• _TASK_
Exact copy, no pictures: set down every entry below as written.

[Stored dataset items]
● ● ● ● ●
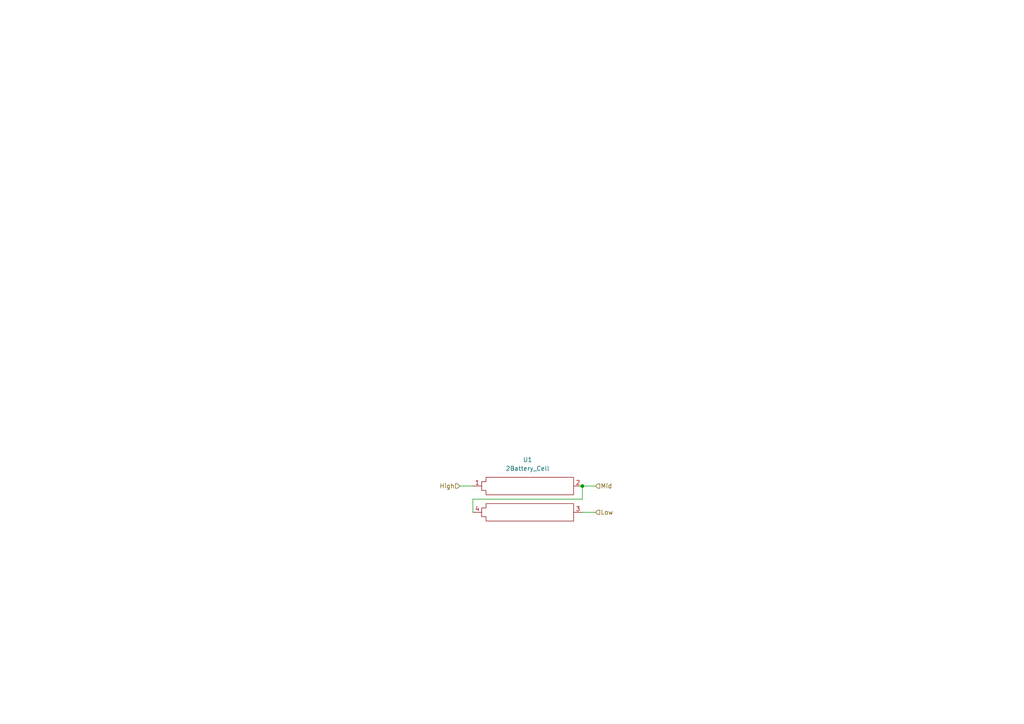
<source format=kicad_sch>
(kicad_sch
	(version 20231120)
	(generator "eeschema")
	(generator_version "8.0")
	(uuid "1895faed-13c7-4877-930c-ef39a1d7419c")
	(paper "A4")
	
	(junction
		(at 168.91 140.97)
		(diameter 0)
		(color 0 0 0 0)
		(uuid "416b5c3a-529b-43d2-bab3-f2a5ebe36e88")
	)
	(wire
		(pts
			(xy 137.16 144.78) (xy 168.91 144.78)
		)
		(stroke
			(width 0)
			(type default)
		)
		(uuid "5f3391ed-3c78-4e37-98bb-852a9020f2f6")
	)
	(wire
		(pts
			(xy 168.91 144.78) (xy 168.91 140.97)
		)
		(stroke
			(width 0)
			(type default)
		)
		(uuid "81088562-84fd-4dc1-8be0-eec53fd76485")
	)
	(wire
		(pts
			(xy 133.35 140.97) (xy 137.16 140.97)
		)
		(stroke
			(width 0)
			(type default)
		)
		(uuid "81ca9eb2-6e0e-43d6-aacc-e481b6e5871f")
	)
	(wire
		(pts
			(xy 168.91 148.59) (xy 172.72 148.59)
		)
		(stroke
			(width 0)
			(type default)
		)
		(uuid "ce0a5597-1b7f-4f19-89cd-54424d5844bd")
	)
	(wire
		(pts
			(xy 168.91 140.97) (xy 172.72 140.97)
		)
		(stroke
			(width 0)
			(type default)
		)
		(uuid "d88f7459-6c66-4d9c-9a92-8c41a188b7f5")
	)
	(wire
		(pts
			(xy 137.16 148.59) (xy 137.16 144.78)
		)
		(stroke
			(width 0)
			(type default)
		)
		(uuid "f2caabff-84d2-4db0-a31e-9c18804d17dd")
	)
	(hierarchical_label "High"
		(shape input)
		(at 133.35 140.97 180)
		(effects
			(font
				(size 1.27 1.27)
			)
			(justify right)
		)
		(uuid "0ea8f82a-edf0-4459-97a7-7f025260a642")
	)
	(hierarchical_label "Mid"
		(shape input)
		(at 172.72 140.97 0)
		(effects
			(font
				(size 1.27 1.27)
			)
			(justify left)
		)
		(uuid "20141d46-5bc2-4e36-a0ce-b0a1a68183a3")
	)
	(hierarchical_label "Low"
		(shape input)
		(at 172.72 148.59 0)
		(effects
			(font
				(size 1.27 1.27)
			)
			(justify left)
		)
		(uuid "8b7b9daf-6a27-49c4-b6e7-454af86415da")
	)
	(symbol
		(lib_id "b165:2Battery_Cell")
		(at 152.4 140.97 0)
		(unit 1)
		(exclude_from_sim no)
		(in_bom yes)
		(on_board yes)
		(dnp no)
		(fields_autoplaced yes)
		(uuid "6cceb12e-ef42-4414-95da-05a3dd404727")
		(property "Reference" "U1"
			(at 153.035 133.35 0)
			(effects
				(font
					(size 1.27 1.27)
				)
			)
		)
		(property "Value" "2Battery_Cell"
			(at 153.035 135.89 0)
			(effects
				(font
					(size 1.27 1.27)
				)
			)
		)
		(property "Footprint" "b165:2_18650_cell_holder"
			(at 153.67 148.59 0)
			(effects
				(font
					(size 1.27 1.27)
				)
				(hide yes)
			)
		)
		(property "Datasheet" "https://www.lcsc.com/datasheet/lcsc_datasheet_2411280017_MYOUNG-BH-18650-A1BJ021_C20606804.pdf"
			(at 153.67 148.59 0)
			(effects
				(font
					(size 1.27 1.27)
				)
				(hide yes)
			)
		)
		(property "Description" ""
			(at 153.67 148.59 0)
			(effects
				(font
					(size 1.27 1.27)
				)
				(hide yes)
			)
		)
		(property "lcsc" "C20606804"
			(at 152.4 140.97 0)
			(effects
				(font
					(size 1.27 1.27)
				)
				(hide yes)
			)
		)
		(pin "4"
			(uuid "fca82ac3-0e7e-4d7c-9443-07884fa86044")
		)
		(pin "2"
			(uuid "0f0f32e4-1d3f-4710-9748-7d4aec8b4ed1")
		)
		(pin "1"
			(uuid "4fea17f5-3802-487f-a96a-0b910b2737a5")
		)
		(pin "3"
			(uuid "4a9317cc-b2dc-4b2b-be38-21aca37a1a4f")
		)
		(instances
			(project "board"
				(path "/57732dd3-1162-4c3f-88bd-31bf473d124d/767ce4c6-0e55-4543-92f0-34cb8237a544"
					(reference "U1")
					(unit 1)
				)
			)
		)
	)
)

</source>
● ● ● ● ●
• _PROBLEM SOLUTION_
<source format=kicad_sch>
(kicad_sch
	(version 20231120)
	(generator "eeschema")
	(generator_version "8.0")
	(uuid "1895faed-13c7-4877-930c-ef39a1d7419c")
	(paper "A4")
	
	(junction
		(at 168.91 140.97)
		(diameter 0)
		(color 0 0 0 0)
		(uuid "416b5c3a-529b-43d2-bab3-f2a5ebe36e88")
	)
	(wire
		(pts
			(xy 137.16 144.78) (xy 168.91 144.78)
		)
		(stroke
			(width 0)
			(type default)
		)
		(uuid "5f3391ed-3c78-4e37-98bb-852a9020f2f6")
	)
	(wire
		(pts
			(xy 168.91 144.78) (xy 168.91 140.97)
		)
		(stroke
			(width 0)
			(type default)
		)
		(uuid "81088562-84fd-4dc1-8be0-eec53fd76485")
	)
	(wire
		(pts
			(xy 133.35 140.97) (xy 137.16 140.97)
		)
		(stroke
			(width 0)
			(type default)
		)
		(uuid "81ca9eb2-6e0e-43d6-aacc-e481b6e5871f")
	)
	(wire
		(pts
			(xy 168.91 148.59) (xy 172.72 148.59)
		)
		(stroke
			(width 0)
			(type default)
		)
		(uuid "ce0a5597-1b7f-4f19-89cd-54424d5844bd")
	)
	(wire
		(pts
			(xy 168.91 140.97) (xy 172.72 140.97)
		)
		(stroke
			(width 0)
			(type default)
		)
		(uuid "d88f7459-6c66-4d9c-9a92-8c41a188b7f5")
	)
	(wire
		(pts
			(xy 137.16 148.59) (xy 137.16 144.78)
		)
		(stroke
			(width 0)
			(type default)
		)
		(uuid "f2caabff-84d2-4db0-a31e-9c18804d17dd")
	)
	(hierarchical_label "High"
		(shape input)
		(at 133.35 140.97 180)
		(effects
			(font
				(size 1.27 1.27)
			)
			(justify right)
		)
		(uuid "0ea8f82a-edf0-4459-97a7-7f025260a642")
	)
	(hierarchical_label "Mid"
		(shape input)
		(at 172.72 140.97 0)
		(effects
			(font
				(size 1.27 1.27)
			)
			(justify left)
		)
		(uuid "20141d46-5bc2-4e36-a0ce-b0a1a68183a3")
	)
	(hierarchical_label "Low"
		(shape input)
		(at 172.72 148.59 0)
		(effects
			(font
				(size 1.27 1.27)
			)
			(justify left)
		)
		(uuid "8b7b9daf-6a27-49c4-b6e7-454af86415da")
	)
	(symbol
		(lib_id "b165:2Battery_Cell")
		(at 152.4 140.97 0)
		(unit 1)
		(exclude_from_sim no)
		(in_bom yes)
		(on_board yes)
		(dnp no)
		(fields_autoplaced yes)
		(uuid "6cceb12e-ef42-4414-95da-05a3dd404727")
		(property "Reference" "U1"
			(at 153.035 133.35 0)
			(effects
				(font
					(size 1.27 1.27)
				)
			)
		)
		(property "Value" "2Battery_Cell"
			(at 153.035 135.89 0)
			(effects
				(font
					(size 1.27 1.27)
				)
			)
		)
		(property "Footprint" "b165:2_18650_cell_holder"
			(at 153.67 148.59 0)
			(effects
				(font
					(size 1.27 1.27)
				)
				(hide yes)
			)
		)
		(property "Datasheet" "https://www.lcsc.com/datasheet/lcsc_datasheet_2411280017_MYOUNG-BH-18650-A1BJ021_C20606804.pdf"
			(at 153.67 148.59 0)
			(effects
				(font
					(size 1.27 1.27)
				)
				(hide yes)
			)
		)
		(property "Description" ""
			(at 153.67 148.59 0)
			(effects
				(font
					(size 1.27 1.27)
				)
				(hide yes)
			)
		)
		(property "lcsc" "C20606804"
			(at 152.4 140.97 0)
			(effects
				(font
					(size 1.27 1.27)
				)
				(hide yes)
			)
		)
		(pin "4"
			(uuid "fca82ac3-0e7e-4d7c-9443-07884fa86044")
		)
		(pin "2"
			(uuid "0f0f32e4-1d3f-4710-9748-7d4aec8b4ed1")
		)
		(pin "1"
			(uuid "4fea17f5-3802-487f-a96a-0b910b2737a5")
		)
		(pin "3"
			(uuid "4a9317cc-b2dc-4b2b-be38-21aca37a1a4f")
		)
		(instances
			(project "board"
				(path "/57732dd3-1162-4c3f-88bd-31bf473d124d/767ce4c6-0e55-4543-92f0-34cb8237a544"
					(reference "U1")
					(unit 1)
				)
			)
		)
	)
)

</source>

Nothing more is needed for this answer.